The Pokanoket sachem spoke to Winslow through an interpreter, John Sassamon’s brother Rowland, and as the exchange became more heated, the major insisted that they move the conversation outside. Alexander was outraged that Plymouth officials had chosen to treat him in such a condescending and peremptory manner. If there had been any truth to the rumor of a conspiracy would he be here, casually fishing at Monponsett Pond?

Winslow reminded the sachem that he had neglected to appear, as promised, before the Plymouth court. Alexander explained that he had been waiting for his friend Thomas Willet to return from Manhattan so that he could speak to him about the matter.

By this point, Alexander had worked himself into a raging fury. Winslow took out his pistol, held the weapon to the sachem’s breast, and said, “I have been ordered to bring you to Plymouth, and by the help of God I will do it.”

Understandably stunned, Alexander was on the verge of an even more violent outburst, when Sassamon asked that he be given the chance to speak to his sachem alone. After a few minutes of tense conversation, it was announced that Alexander had agreed to go with Winslow, but only as long as “he might go like a sachem”—in the company of his attendants.

It was a hot summer day, and Winslow offered Alexander the use of one of their horses. Since his wife and the others must walk, the sachem said that “he could go on foot as well as they,” provided that the English maintained a reasonable pace. In the meantime, Winslow sent a messenger ahead to organize a hasty meeting of the magistrates in Duxbury.
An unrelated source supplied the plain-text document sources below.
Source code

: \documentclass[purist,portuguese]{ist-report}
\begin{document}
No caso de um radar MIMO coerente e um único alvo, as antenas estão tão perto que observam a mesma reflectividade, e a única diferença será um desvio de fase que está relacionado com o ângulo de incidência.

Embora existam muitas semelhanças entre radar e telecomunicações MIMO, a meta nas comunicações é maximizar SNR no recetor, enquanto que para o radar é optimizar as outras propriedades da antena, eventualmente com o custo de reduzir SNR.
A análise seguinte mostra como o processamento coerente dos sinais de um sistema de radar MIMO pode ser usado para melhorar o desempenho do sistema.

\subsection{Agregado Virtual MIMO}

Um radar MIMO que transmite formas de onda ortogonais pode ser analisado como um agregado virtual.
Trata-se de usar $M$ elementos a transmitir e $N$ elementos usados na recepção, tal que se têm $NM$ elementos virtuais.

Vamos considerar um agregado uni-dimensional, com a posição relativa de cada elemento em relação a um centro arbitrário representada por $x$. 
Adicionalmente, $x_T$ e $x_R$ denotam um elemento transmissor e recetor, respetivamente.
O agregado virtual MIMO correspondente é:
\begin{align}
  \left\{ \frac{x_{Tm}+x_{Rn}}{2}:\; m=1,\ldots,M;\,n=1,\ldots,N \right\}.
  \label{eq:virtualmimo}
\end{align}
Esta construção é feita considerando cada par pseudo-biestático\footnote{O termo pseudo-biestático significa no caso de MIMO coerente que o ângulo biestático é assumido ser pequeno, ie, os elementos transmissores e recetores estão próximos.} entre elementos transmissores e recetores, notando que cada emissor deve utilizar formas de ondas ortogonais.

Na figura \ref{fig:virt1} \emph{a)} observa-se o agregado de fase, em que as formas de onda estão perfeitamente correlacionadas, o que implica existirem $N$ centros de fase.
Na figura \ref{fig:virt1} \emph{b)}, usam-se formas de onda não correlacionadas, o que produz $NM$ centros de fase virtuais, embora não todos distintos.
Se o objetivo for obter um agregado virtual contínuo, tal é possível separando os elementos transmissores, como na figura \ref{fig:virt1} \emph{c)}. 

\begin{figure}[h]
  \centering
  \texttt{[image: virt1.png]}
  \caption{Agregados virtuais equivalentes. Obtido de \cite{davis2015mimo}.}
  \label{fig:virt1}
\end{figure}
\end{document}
The meeting seems to have done much to calm passions on both sides. What happened next is somewhat unclear, but soon after the conference, Alexander and his entourage spent a night at Winslow’s house in Marshfield, where the sachem suddenly fell ill. One contemporary historian claimed that it was Alexander’s “choler and indignation that…put him into a fever.” More recently, a medical doctor has hypothesized that the sachem may have been suffering from appendicitis. Whatever the case, a surgeon was called for and gave Alexander a “working physic,” a strong purgative that would only have exacerbated his condition if he was indeed suffering from an irritated appendix. The sachem’s attendants asked that they be allowed to take him back to Mount Hope. Permission was granted, and Alexander’s men carried him on their shoulders till they reached the Taunton River in Middle-borough. From there he was transported by canoe back to Mount Hope, where he died a few days later.

It was an astonishing and disturbing sequence of events that put into bold relief just where matters stood between the English and Indians in Plymouth Colony. In 1623, Edward Winslow had earned Massasoit’s undying love by doing everything in his power—even scraping the sachem’s furred mouth—to save his life. Thirty-nine years later, Winslow’s son had burst into Alexander’s wigwam, brandishing a pistol. Within a week, the Pokanoket leader was dead.

In years to come, the rumors would abound: that Alexander had been marched unmercifully under the burning summer sun until he had sickened and died; that he had been thrown in jail and starved to death. In an effort to counter such hearsay, one of the men who’d accompanied Winslow—William Bradford’s son William junior—provided an account of the incident in which he insisted that Alexander had accompanied Winslow “freely and readily.”

Alexander’s younger brother Philip, on the other hand, became convinced that Winslow had poisoned the sachem. Indeed, Philip’s hatred of the Plymouth military officer became so notorious that once war did erupt, Winslow felt compelled to send his wife and children to Salem while he transformed his home at Marshfield into an armed fortress. Intentionally or not, Winslow had lit the slow-burning fuse that would one day ignite New England.

 

For days, hundreds, perhaps thousands of Indians gathered at Mount Hope to mourn the passing of Alexander. Then the despair turned to joy as the crowds celebrated Philip’s rise to supreme sachem of the Pokanokets.